# Task details:
Reproduce the listing that follows word for word, without its pictures.

# Information supplied:
^^^^^^^^
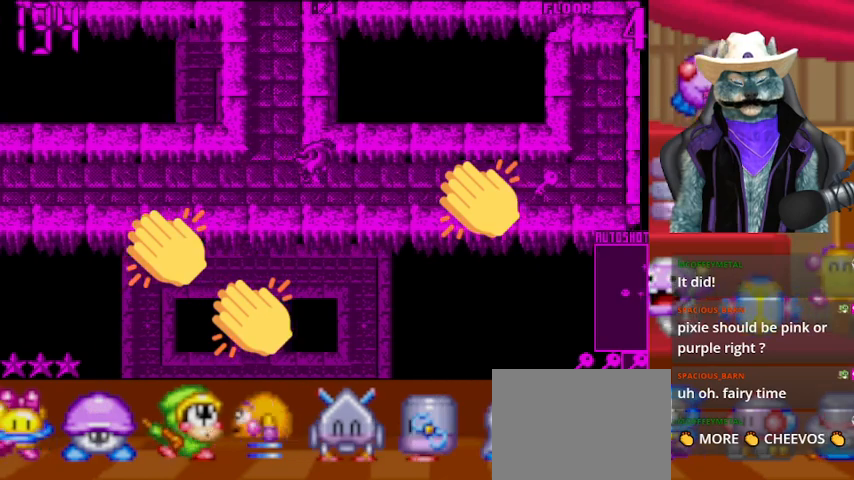
{"buttons": ["DPAD_RIGHT"], "left_stick": "center", "right_stick": "center", "events": []}
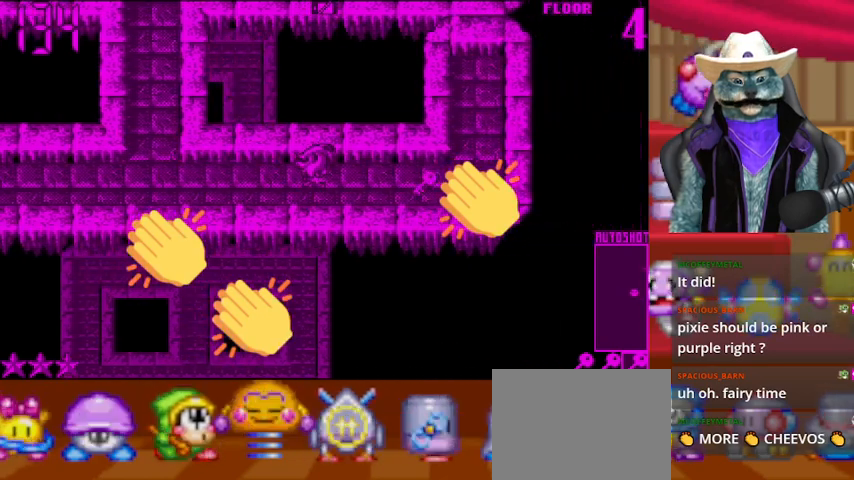
{"buttons": ["DPAD_LEFT"], "left_stick": "center", "right_stick": "center", "events": [[417, "DPAD_RIGHT", "up"], [458, "DPAD_LEFT", "down"]]}
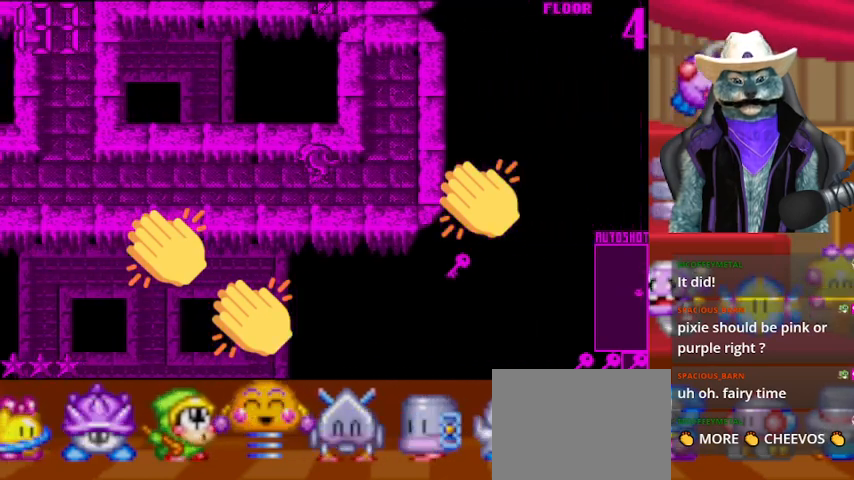
{"buttons": ["DPAD_LEFT"], "left_stick": "center", "right_stick": "center", "events": []}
^^^^^^^^
# Answer to this problem:
{"buttons": ["DPAD_RIGHT"], "left_stick": "center", "right_stick": "center", "events": []}
{"buttons": ["DPAD_LEFT"], "left_stick": "center", "right_stick": "center", "events": [[417, "DPAD_RIGHT", "up"], [458, "DPAD_LEFT", "down"]]}
{"buttons": ["DPAD_LEFT"], "left_stick": "center", "right_stick": "center", "events": []}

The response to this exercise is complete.